As far as crowdfunding, for raising funds, we’d love to do it. We’re thinking on doing a new emission, so we can expand the brewery and move to a new location. But we are not allowed in Norway to do crowdfunding about alcohol. But I would love to do it. But in Norway we cannot give beer in exchange. There is some thing we just cannot do. Laws here are so limiting. Until last year, you couldn’t even have a website to show your products. So we couldn’t even tell people what we were doing. And legally, we cannot have a Facebook, a Twitter, any social media. That’s a pretty big disadvantage, because Heineken sells here, and they can have a website. But I can’t. I don’t know what’s wrong with the people in charge, but for some reason the Norwegians aren’t changing. Even though they drink like fish. Last summer, they were discussing some law changes that would allow people to drink in the parks. And 9 out of 10 people are saying “this is a really bad idea, we will have drunk people all over the streets”. Why don’t they move the line a little bit, make things better? Am I worried about that. Because there is already drunk people anywhere.

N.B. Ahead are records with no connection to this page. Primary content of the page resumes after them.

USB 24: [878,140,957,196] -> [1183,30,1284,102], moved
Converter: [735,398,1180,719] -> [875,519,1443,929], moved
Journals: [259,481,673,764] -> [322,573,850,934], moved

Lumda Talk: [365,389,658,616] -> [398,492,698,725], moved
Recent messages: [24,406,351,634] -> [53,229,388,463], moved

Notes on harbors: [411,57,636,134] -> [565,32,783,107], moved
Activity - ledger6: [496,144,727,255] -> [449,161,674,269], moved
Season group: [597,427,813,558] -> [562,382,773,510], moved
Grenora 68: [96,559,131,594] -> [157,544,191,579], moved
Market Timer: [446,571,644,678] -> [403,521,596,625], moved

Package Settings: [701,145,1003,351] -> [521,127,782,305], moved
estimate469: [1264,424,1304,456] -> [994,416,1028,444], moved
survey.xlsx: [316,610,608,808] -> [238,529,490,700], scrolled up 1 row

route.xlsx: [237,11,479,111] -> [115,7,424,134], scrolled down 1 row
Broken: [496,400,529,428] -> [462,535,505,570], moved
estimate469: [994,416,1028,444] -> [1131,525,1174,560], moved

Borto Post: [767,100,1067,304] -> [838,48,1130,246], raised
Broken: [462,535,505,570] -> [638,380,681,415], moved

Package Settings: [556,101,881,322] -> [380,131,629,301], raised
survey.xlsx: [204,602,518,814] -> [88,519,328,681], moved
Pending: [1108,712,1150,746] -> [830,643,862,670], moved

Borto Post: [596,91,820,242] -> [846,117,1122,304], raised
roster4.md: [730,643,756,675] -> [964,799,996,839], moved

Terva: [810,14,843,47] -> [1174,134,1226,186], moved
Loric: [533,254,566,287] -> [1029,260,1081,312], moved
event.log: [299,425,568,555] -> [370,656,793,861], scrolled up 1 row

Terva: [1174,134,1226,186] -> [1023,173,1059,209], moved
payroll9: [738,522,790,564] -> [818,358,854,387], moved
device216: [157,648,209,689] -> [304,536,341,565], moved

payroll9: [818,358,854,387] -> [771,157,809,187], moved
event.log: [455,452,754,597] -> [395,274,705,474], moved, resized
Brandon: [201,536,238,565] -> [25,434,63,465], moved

What are your upcoming plans?

Mike: Working on improving the quality. Tweaking the brewery. Trying just to get the products ready for the big leagues. I’m really focused in getting those sort of things right. Until now, I’ve been good, but I want to make sure that things don’t really go back. Protecting what I already have done. Then I have a lot of ideas. Sometimes I want to make a new stout. Sometimes I want to make a new quad. I don’t really have a strong plan, but I thing getting organized is the main thing. Getting more organized in how we’re brewing, what we’re brewing. And increasing our sales. What I’ve realized now is that I might make the best beer in the world, but if I cannot tell to anyone, then it doesn’t matter. We’ve got a lot of potential that is getting wasted away because we’re not getting to the right sales channel. I want to learn how to push this brand to the next level, that’s what the most successful craft brewers have been to do. I have been always the guy who brewed, so now I have to start thinking on a new level.